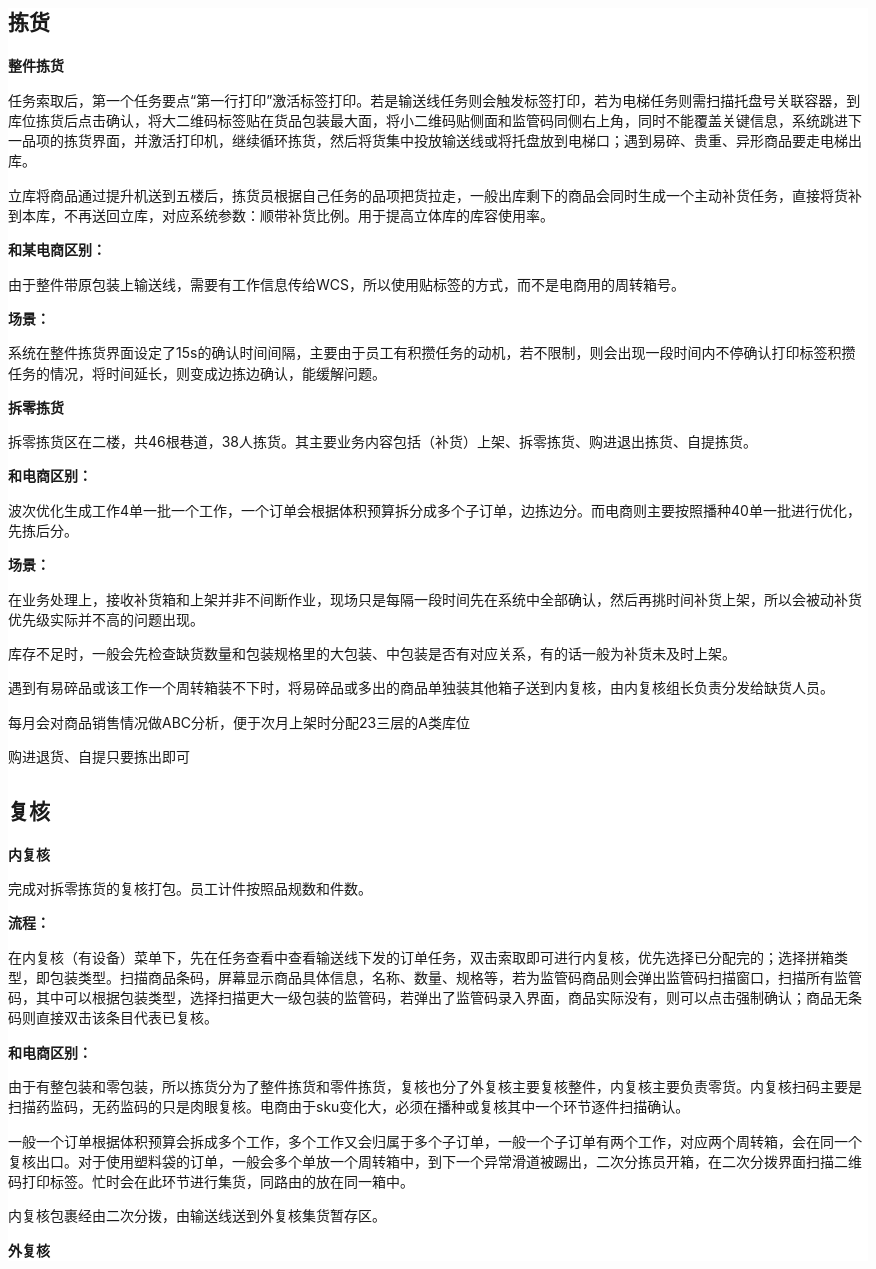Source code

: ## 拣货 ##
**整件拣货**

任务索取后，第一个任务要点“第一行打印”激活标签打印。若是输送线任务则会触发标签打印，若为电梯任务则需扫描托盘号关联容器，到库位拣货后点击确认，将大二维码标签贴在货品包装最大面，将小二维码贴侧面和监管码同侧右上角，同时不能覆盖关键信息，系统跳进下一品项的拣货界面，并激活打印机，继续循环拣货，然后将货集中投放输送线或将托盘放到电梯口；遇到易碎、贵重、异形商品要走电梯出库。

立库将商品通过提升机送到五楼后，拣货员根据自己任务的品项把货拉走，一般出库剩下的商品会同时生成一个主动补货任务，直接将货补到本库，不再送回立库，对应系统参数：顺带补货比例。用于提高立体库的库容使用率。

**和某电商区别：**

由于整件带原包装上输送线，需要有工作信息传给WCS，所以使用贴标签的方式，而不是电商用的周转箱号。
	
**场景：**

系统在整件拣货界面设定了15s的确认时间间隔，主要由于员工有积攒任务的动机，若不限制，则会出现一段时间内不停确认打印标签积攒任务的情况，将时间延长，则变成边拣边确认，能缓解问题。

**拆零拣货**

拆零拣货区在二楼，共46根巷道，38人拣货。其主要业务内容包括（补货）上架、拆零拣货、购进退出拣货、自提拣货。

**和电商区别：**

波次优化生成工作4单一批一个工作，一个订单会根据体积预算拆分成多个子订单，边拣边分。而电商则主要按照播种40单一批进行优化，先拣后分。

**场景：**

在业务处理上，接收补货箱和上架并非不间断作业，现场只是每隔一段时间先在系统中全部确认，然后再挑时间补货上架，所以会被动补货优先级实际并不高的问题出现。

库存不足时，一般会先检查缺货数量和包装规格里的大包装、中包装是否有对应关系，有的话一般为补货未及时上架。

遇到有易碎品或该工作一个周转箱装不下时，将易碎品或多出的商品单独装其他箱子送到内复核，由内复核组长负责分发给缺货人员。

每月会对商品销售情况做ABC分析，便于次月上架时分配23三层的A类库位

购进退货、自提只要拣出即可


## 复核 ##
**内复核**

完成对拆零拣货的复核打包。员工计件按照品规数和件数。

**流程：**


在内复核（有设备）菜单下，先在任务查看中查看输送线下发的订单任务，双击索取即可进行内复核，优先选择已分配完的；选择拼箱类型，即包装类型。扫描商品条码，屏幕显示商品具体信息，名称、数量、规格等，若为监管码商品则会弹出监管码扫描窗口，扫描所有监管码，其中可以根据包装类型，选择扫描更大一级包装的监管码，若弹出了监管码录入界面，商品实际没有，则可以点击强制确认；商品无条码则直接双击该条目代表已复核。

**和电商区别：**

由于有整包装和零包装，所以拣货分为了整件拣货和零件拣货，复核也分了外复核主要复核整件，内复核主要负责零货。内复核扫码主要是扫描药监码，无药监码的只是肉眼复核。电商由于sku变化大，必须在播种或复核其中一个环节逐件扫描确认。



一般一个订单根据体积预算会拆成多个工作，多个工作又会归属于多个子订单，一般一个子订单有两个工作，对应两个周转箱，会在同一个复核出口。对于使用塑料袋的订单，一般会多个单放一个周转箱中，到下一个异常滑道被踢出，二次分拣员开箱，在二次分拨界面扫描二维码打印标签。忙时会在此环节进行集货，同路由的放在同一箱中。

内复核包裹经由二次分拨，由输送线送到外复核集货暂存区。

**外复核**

==

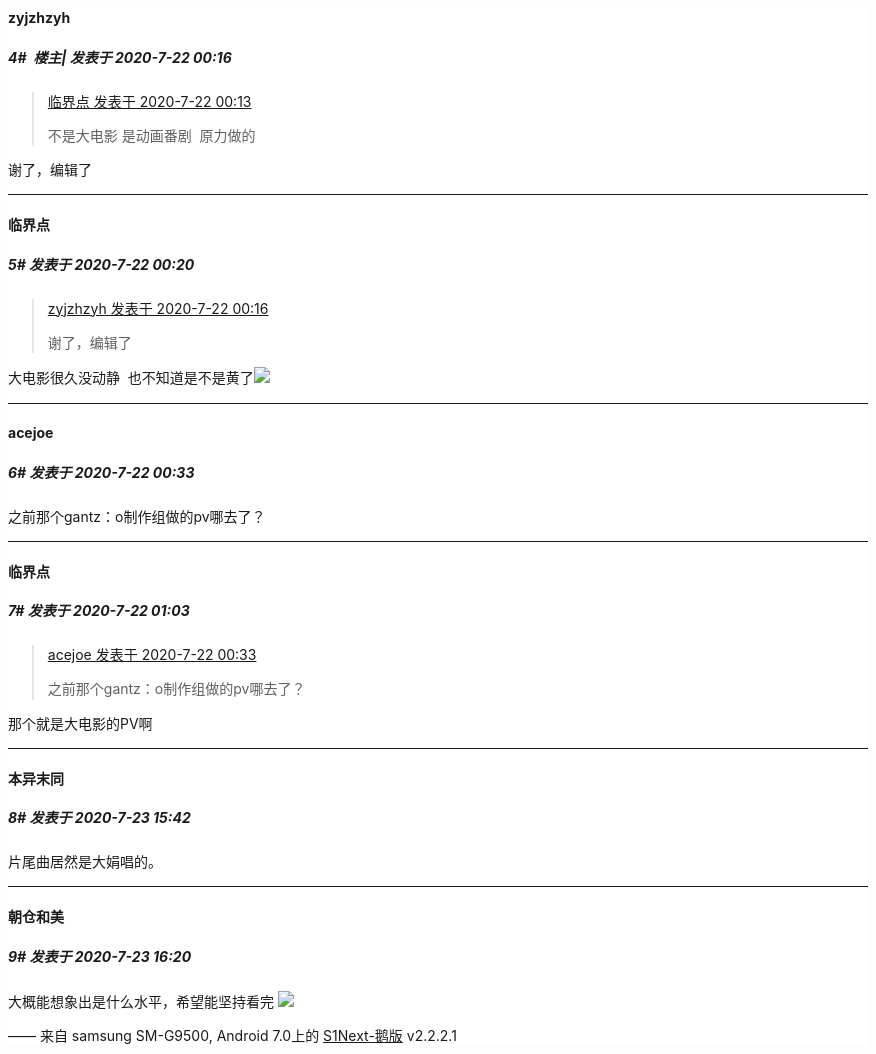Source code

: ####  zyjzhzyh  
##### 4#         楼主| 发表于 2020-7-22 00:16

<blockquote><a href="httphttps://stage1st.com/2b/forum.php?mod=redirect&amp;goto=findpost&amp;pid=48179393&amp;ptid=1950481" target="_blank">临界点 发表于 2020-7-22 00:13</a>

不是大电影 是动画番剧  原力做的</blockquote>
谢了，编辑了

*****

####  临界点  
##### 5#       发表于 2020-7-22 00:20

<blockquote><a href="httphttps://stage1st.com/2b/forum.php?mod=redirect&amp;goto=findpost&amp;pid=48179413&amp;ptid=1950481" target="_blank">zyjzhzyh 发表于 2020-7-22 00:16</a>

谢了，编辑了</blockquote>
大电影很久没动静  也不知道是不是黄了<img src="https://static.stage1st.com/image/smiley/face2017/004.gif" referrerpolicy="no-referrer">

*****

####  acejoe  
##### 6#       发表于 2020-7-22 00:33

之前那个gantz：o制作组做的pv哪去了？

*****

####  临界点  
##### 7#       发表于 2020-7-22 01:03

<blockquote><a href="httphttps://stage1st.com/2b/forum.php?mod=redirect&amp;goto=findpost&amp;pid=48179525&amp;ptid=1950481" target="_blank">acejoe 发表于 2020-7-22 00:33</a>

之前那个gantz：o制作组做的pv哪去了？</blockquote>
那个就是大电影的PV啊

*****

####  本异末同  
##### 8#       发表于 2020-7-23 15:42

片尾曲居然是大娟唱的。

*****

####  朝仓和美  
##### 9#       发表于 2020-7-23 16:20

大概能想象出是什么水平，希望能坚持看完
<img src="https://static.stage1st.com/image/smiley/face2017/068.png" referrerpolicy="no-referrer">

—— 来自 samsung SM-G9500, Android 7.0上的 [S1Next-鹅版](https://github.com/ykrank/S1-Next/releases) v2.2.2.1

**WORK ORDER**. Go through the material above and state how many lines hold the word "blockquote". Give only the number.

**REPLY**. 6